Addressing disrespect and abuse in childbirth in Kenya

Tuesday, 11 Apr 2017
On the International Day for Maternal Health and Rights, Options’ Team Leader Nicole Sijenyi Fulton reflects on the observations she made on this day last year about disrespect and abuse in childbirth in Kenya, and what Options is doing.

As I walked through the reception area of our office in Bungoma last week, a shocking newspaper article caught my eye titled ‘The Hell that is Delivery Rooms’.

While the title was sensational, I turned the page and found that the substance was very real.

The article is based on a recent scientific paper published in the journal BMC Pregnancy & Childbirth, about the manifestations and drivers of mistreatment of women during childbirth in Kenya. The full paper summarises the findings from qualitative research conducted in 2011.

The authors have used their existing data to tell us more about a reality we would rather not talk about: the fact that women are abused, neglected and detained all across Kenya when they give birth. They are slapped for not pushing hard enough, verbally abused for being from the wrong tribe, and ignored completely for being too poor. To add insult to injury, both nurses and women give reasons to justify abuse, indicating that these practices have become normalised in the health system. Sadly, physical abuse is often explained as being acceptable in the interests of a ‘safe delivery’.

This mentality is captured in several quotes, including this one from a nurse:

“The issue of mothers saying nurses are bad must be dealt with in the community. They should be informed that nurses are not bad. Ideally any mother who has delivered in a hospital is slapped on the thighs to facilitate or encourage her to push because if the mothers do not push the danger is obvious”.

The UK government-funded Maternal and Newborn Improvement (MANI) project is working in partnership with the Bungoma County Department of Health to directly tackle this important issue. Rather than sweeping the problem under the rug, Bungoma county has set an example for the country by stepping out boldly to say that these practices must change. 

Throughout last year, MANI supported Bungoma to kick start a rights-based approach to maternity care. Eighty-seven health workers, facility managers and board members have been trained in respectful maternity care to date. Training participants have shared their observations of disrespect and abuse saying ‘It is very frequent. We see it happen daily.’

In addition to training, MANI is supporting community scorecard meetings where community members and health workers meet to track performance and implement solutions, as well as the provision of ongoing debriefing support for health workers. In 2017 MANI will also support the government to conduct regular client exit interviews to capture the prevalence of disrespect and abuse after training, and to feed this real time data back into the quality improvement processes at health facilities.

Last year on this day I called on all of us to recognise that failures in the health system play a role in creating the working conditions in which health workers mistreat their clients. This remains true. As summarised by one of our training participants,

 “We are doing our best on the ground but we have no support. We are working under a lot of stress.” … “We are so overworked, with no time to rest. In my facility many times I work 24 hours because there is no one else and if I don’t work the community complains and I will lose my job. So I just hold on, knowing that I am not giving it my best.”

This year, as we read the detailed findings in the BMC publication, I would also like to call on my fellow nurses to think deeply. While we are overworked, we must also stop hiding behind excuses, and we must hold each other accountable.
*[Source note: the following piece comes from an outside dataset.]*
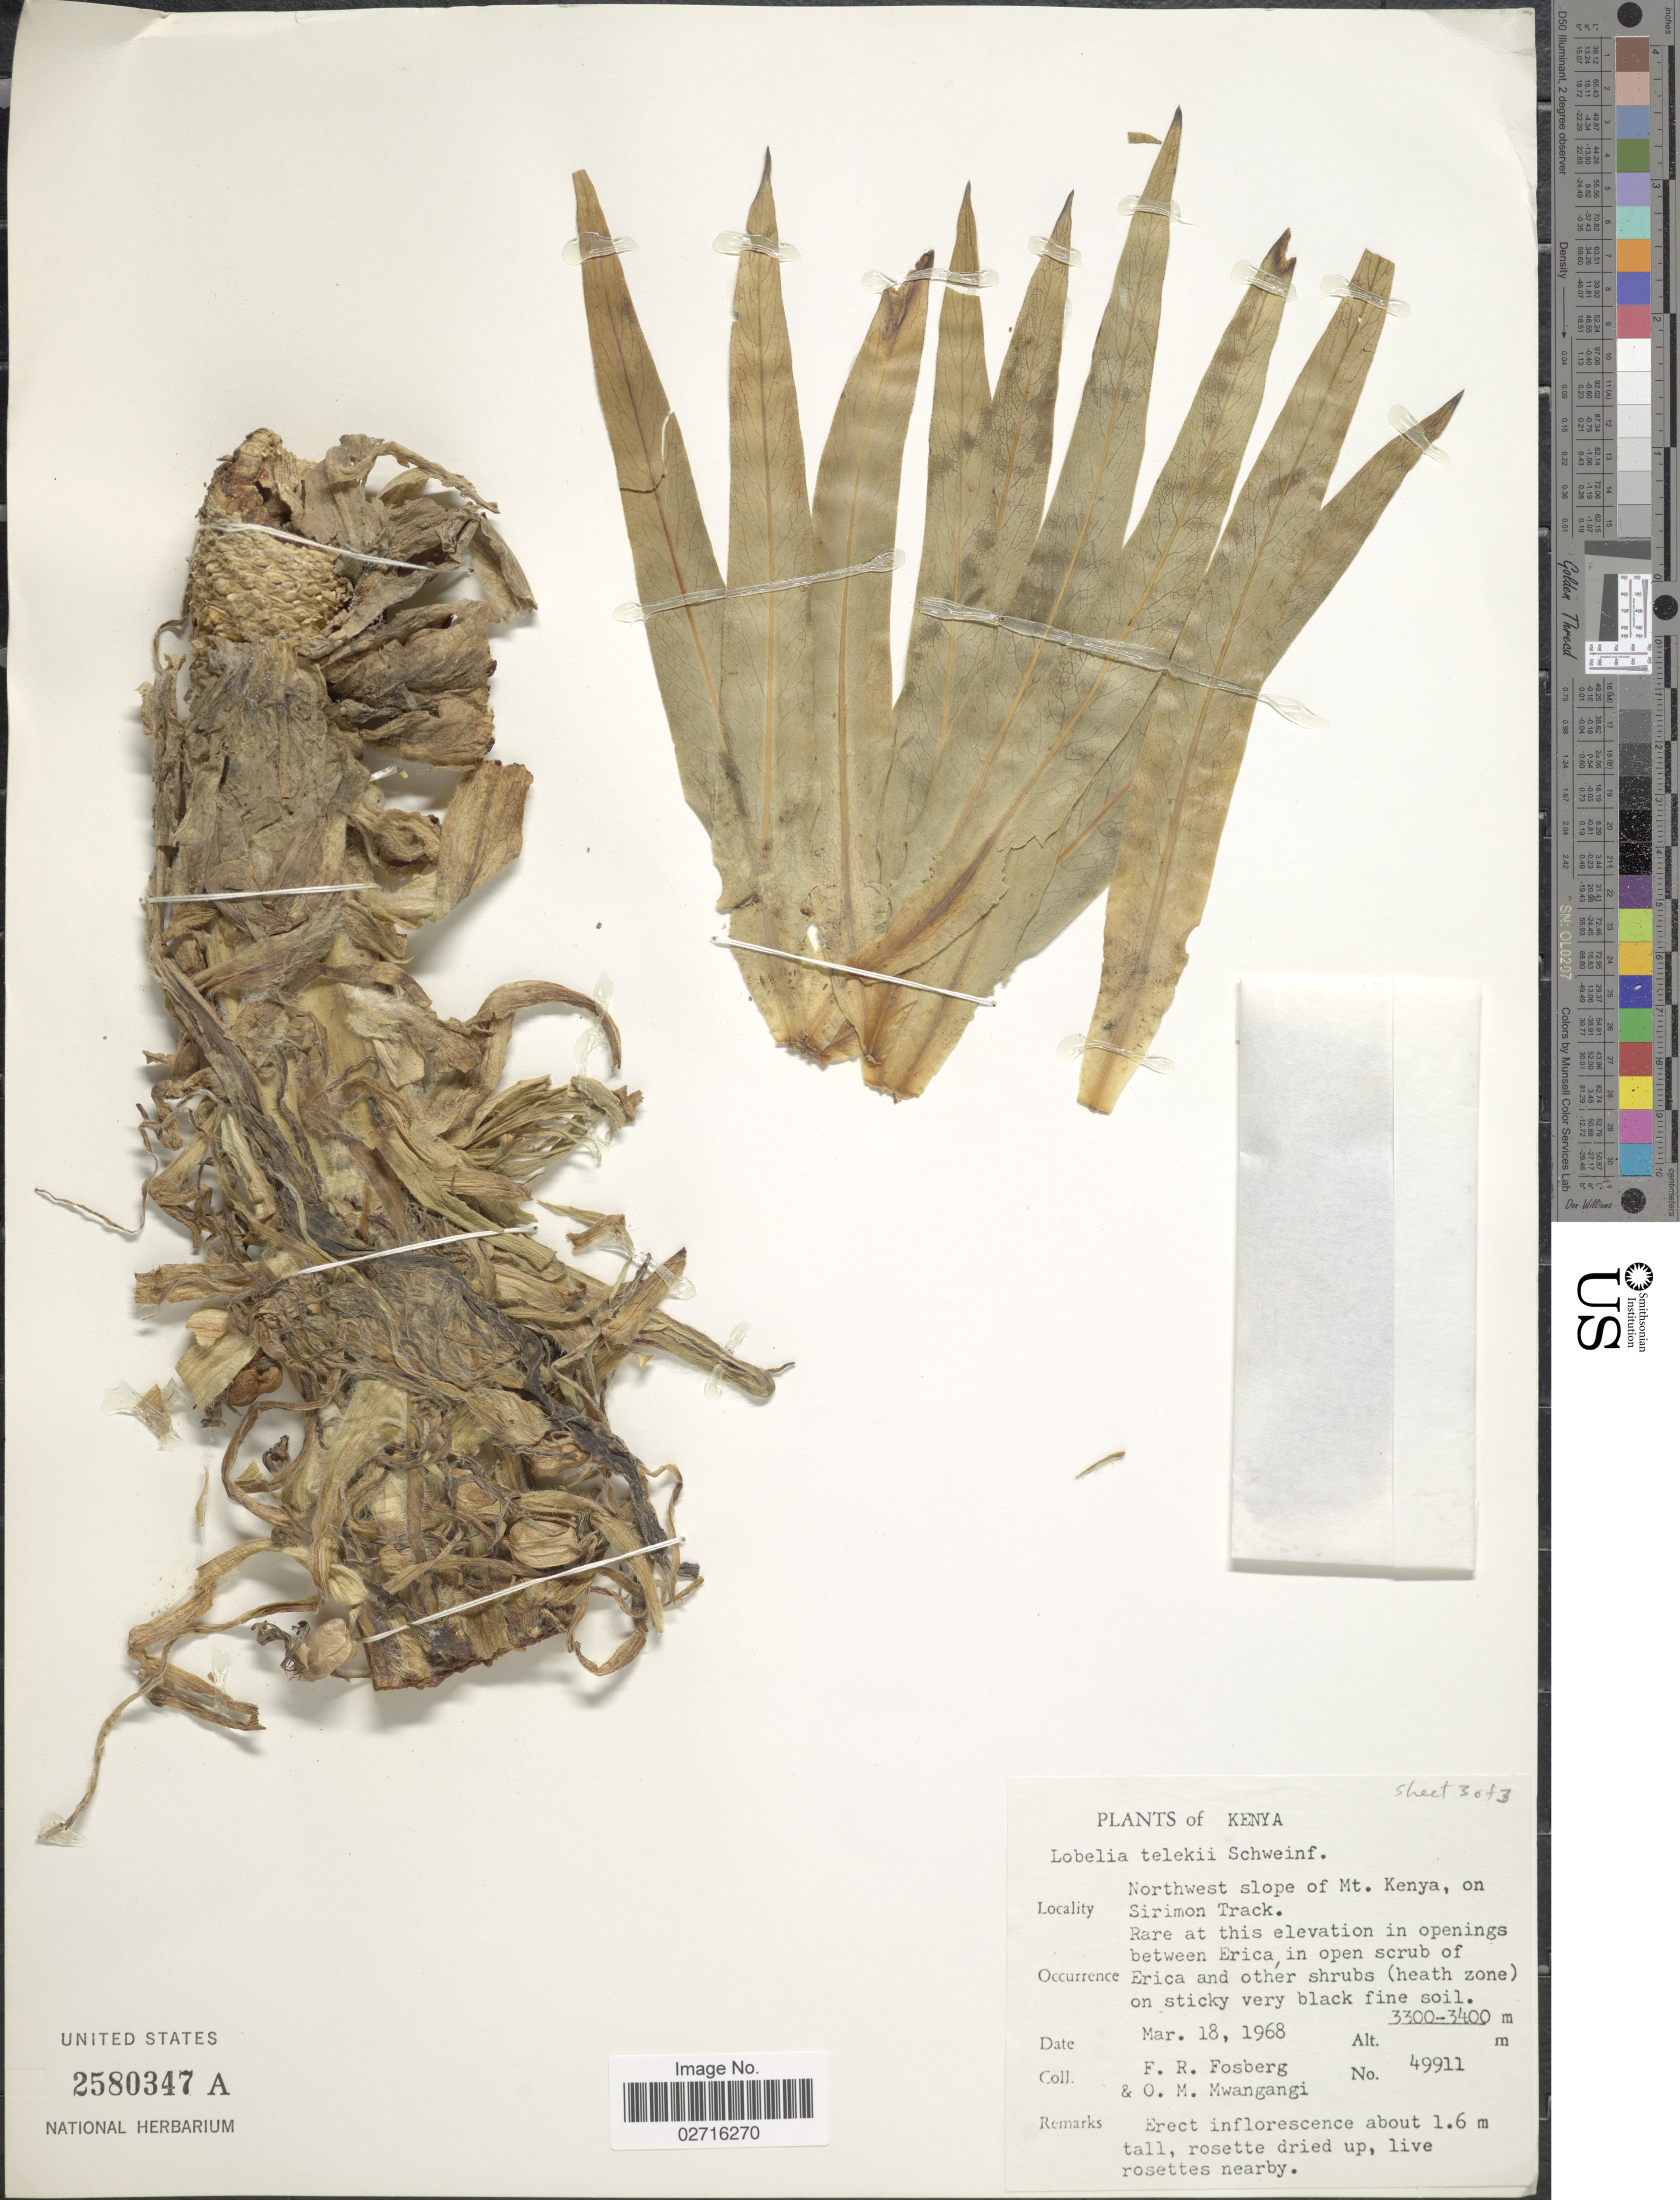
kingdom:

I believe that deep down, we all know that is it wrong to slap a woman in labour, to pinch her to make her listen.

When we open ourselves to this honest self-reflection, we see a painful truth – summarised here by one of our training participants in Bungoma: 

“It was so touching going through the activity when I recall what I have been doing to my patients because it is so real … we are going to stop that, we feel bad about it. I can’t believe I am part of this system. It’s unbelievable”.

Change must happen at all levels, and the individual level starts with us. On this international day for maternal health and rights, let us agree that all Kenyan women have the right to a childbirth where they are not slapped, a childbirth where they are treated with respect. Let us roll up our sleeves together to make this right a reality.